Task prompt: Every line with the string "feeding" should be copied from the data.

Dataset entries:
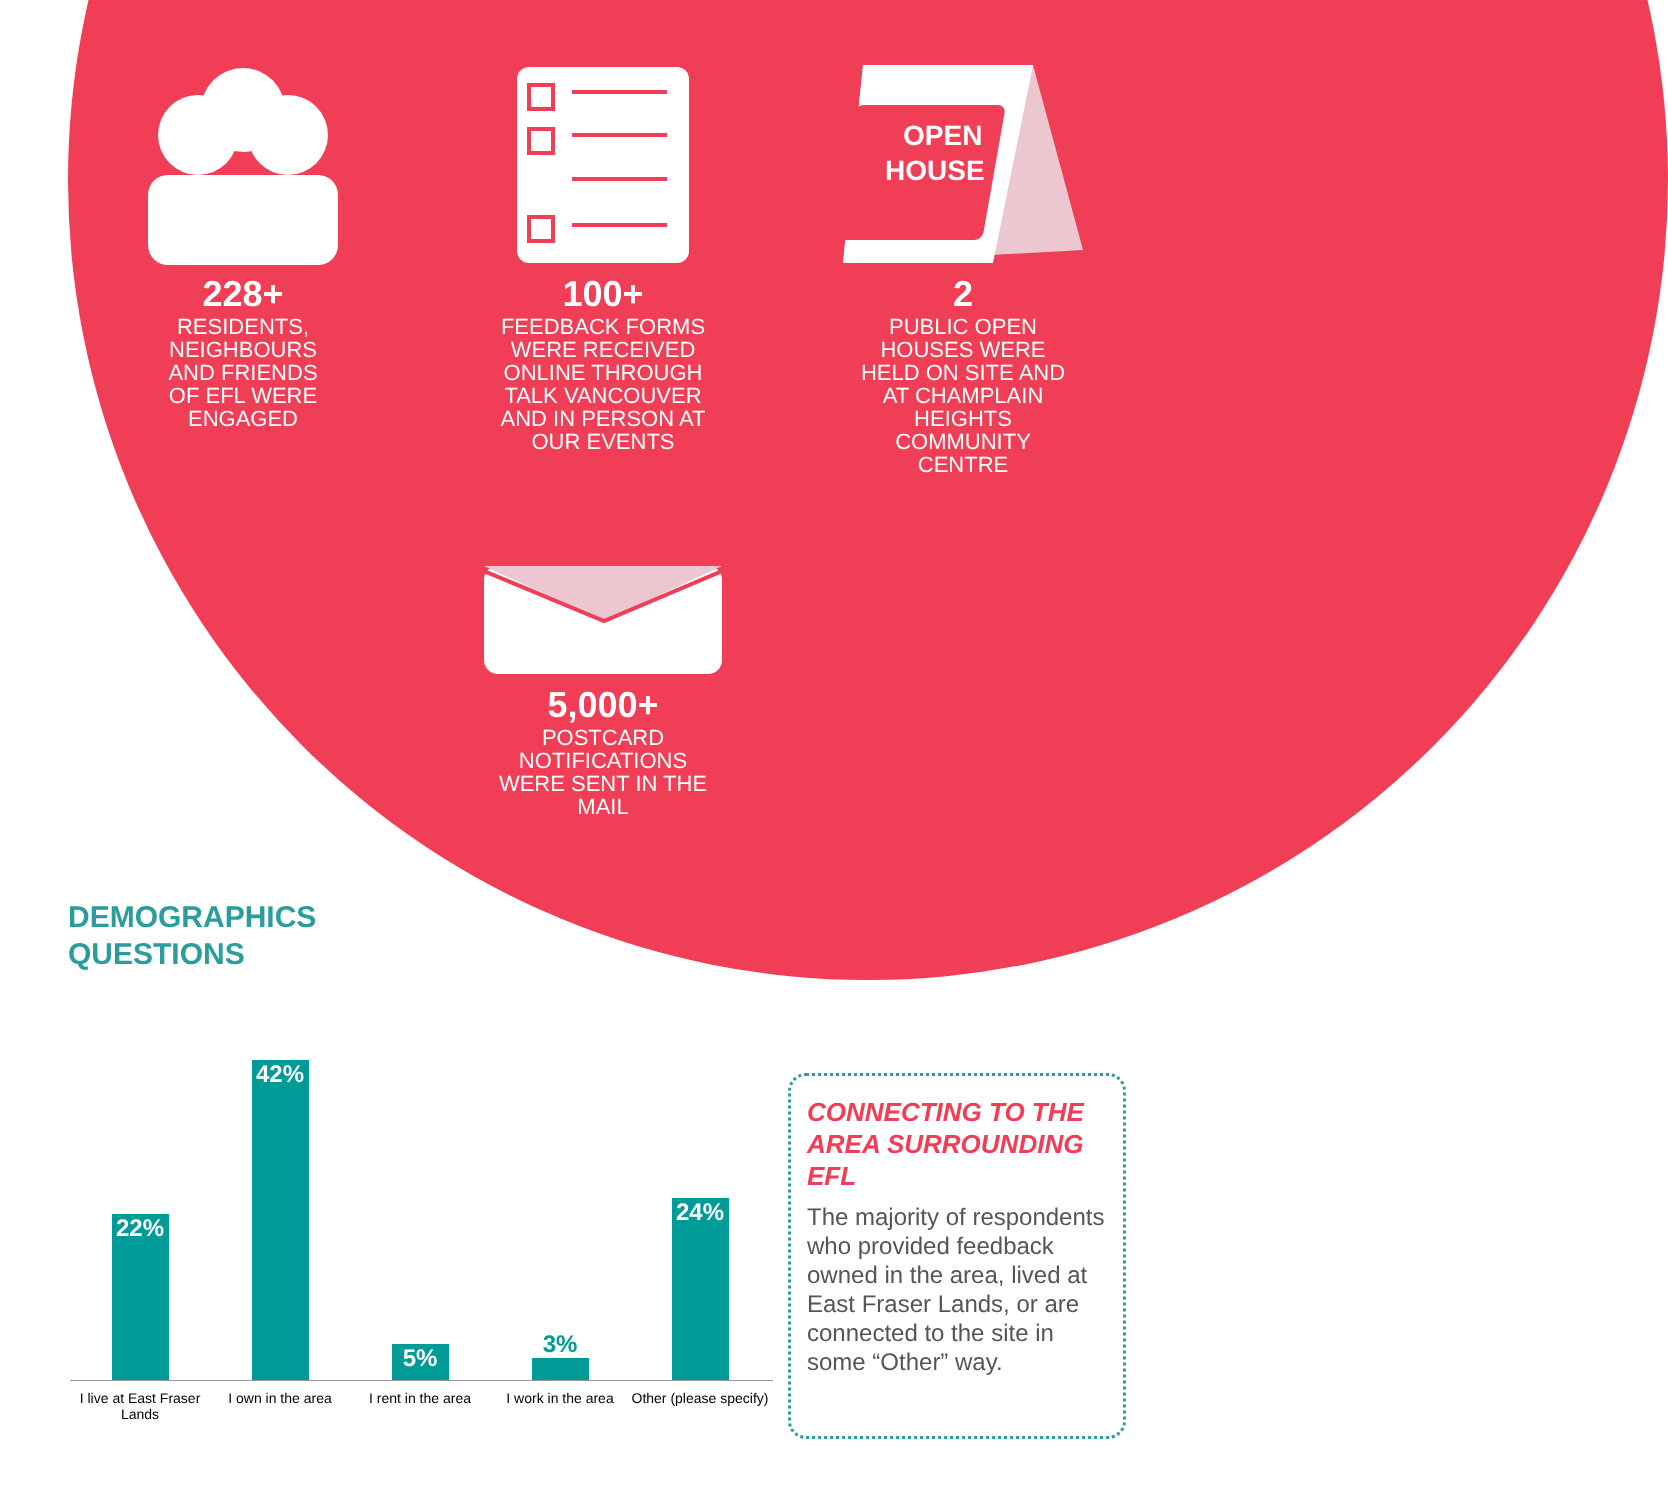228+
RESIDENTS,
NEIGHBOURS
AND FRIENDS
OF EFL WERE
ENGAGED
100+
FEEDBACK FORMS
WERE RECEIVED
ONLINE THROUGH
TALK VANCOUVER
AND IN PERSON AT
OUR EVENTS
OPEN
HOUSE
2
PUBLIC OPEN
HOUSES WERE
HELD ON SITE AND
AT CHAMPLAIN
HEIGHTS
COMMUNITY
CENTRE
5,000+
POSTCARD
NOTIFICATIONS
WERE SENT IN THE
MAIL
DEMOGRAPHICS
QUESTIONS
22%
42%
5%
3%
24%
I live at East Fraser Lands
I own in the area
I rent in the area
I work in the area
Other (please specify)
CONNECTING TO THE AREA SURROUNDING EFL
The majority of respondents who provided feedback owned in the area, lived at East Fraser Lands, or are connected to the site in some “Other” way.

* * *

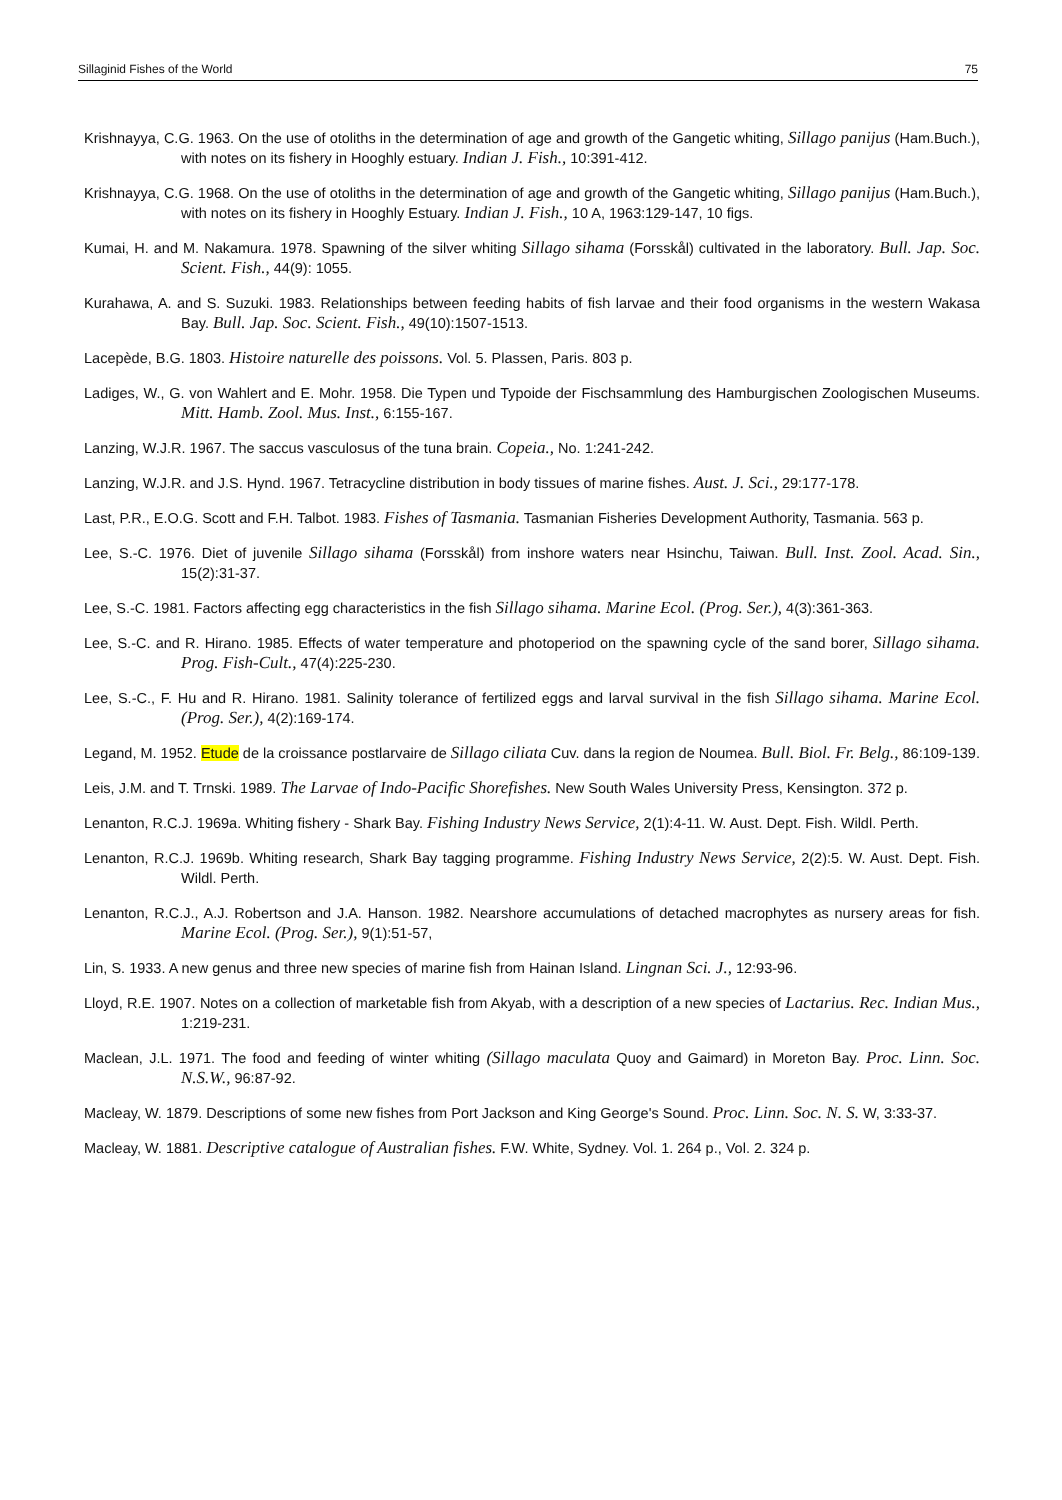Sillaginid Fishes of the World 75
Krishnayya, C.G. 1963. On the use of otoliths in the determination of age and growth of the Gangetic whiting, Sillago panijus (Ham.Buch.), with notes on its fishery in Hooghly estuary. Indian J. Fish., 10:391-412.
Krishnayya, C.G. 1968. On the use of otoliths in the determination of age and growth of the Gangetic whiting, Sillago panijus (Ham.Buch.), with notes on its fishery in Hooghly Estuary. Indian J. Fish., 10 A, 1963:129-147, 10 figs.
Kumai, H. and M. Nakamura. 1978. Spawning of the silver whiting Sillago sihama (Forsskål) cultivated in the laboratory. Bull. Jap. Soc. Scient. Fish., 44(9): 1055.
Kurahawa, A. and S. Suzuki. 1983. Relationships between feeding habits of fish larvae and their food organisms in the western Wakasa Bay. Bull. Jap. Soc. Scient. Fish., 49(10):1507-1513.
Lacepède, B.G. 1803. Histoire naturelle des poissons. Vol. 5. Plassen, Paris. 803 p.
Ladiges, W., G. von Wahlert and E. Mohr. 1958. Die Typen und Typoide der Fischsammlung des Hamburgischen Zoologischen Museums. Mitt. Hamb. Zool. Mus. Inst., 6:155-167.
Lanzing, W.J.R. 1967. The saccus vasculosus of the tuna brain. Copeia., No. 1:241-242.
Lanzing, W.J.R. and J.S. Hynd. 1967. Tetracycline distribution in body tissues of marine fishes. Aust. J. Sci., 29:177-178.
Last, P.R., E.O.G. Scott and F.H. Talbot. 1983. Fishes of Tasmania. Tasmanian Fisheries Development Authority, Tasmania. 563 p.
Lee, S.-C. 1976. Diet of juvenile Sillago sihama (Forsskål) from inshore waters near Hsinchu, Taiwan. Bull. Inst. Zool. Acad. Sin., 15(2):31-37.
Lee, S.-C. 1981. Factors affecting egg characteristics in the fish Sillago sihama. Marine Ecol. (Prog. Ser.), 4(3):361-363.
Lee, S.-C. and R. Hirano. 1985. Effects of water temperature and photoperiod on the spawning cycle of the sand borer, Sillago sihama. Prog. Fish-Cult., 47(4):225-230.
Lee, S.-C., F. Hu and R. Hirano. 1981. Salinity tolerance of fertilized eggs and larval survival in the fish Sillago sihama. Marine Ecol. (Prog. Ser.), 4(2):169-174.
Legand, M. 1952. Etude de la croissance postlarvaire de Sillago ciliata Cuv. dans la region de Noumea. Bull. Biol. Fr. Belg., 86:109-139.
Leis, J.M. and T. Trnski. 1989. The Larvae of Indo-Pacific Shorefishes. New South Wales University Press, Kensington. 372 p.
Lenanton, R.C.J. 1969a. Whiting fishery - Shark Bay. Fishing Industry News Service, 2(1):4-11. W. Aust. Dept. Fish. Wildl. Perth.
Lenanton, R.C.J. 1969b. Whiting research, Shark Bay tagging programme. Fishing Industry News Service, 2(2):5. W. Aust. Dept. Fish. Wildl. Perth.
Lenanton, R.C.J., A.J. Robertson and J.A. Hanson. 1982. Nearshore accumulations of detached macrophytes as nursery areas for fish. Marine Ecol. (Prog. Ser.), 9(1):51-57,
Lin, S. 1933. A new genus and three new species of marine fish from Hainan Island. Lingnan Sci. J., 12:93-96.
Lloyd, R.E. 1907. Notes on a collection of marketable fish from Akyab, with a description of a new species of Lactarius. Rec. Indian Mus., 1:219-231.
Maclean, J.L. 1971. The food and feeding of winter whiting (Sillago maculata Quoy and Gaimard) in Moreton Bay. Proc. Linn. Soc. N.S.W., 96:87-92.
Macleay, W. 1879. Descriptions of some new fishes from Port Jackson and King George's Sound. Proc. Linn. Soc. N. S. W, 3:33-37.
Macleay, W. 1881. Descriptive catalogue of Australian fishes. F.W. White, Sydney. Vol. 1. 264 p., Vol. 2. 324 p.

Worked solution:
Kurahawa, A. and S. Suzuki. 1983. Relationships between feeding habits of fish larvae and their food organisms in the western Wakasa Bay. Bull. Jap. Soc. Scient. Fish., 49(10):1507-1513.
Maclean, J.L. 1971. The food and feeding of winter whiting (Sillago maculata Quoy and Gaimard) in Moreton Bay. Proc. Linn. Soc. N.S.W., 96:87-92.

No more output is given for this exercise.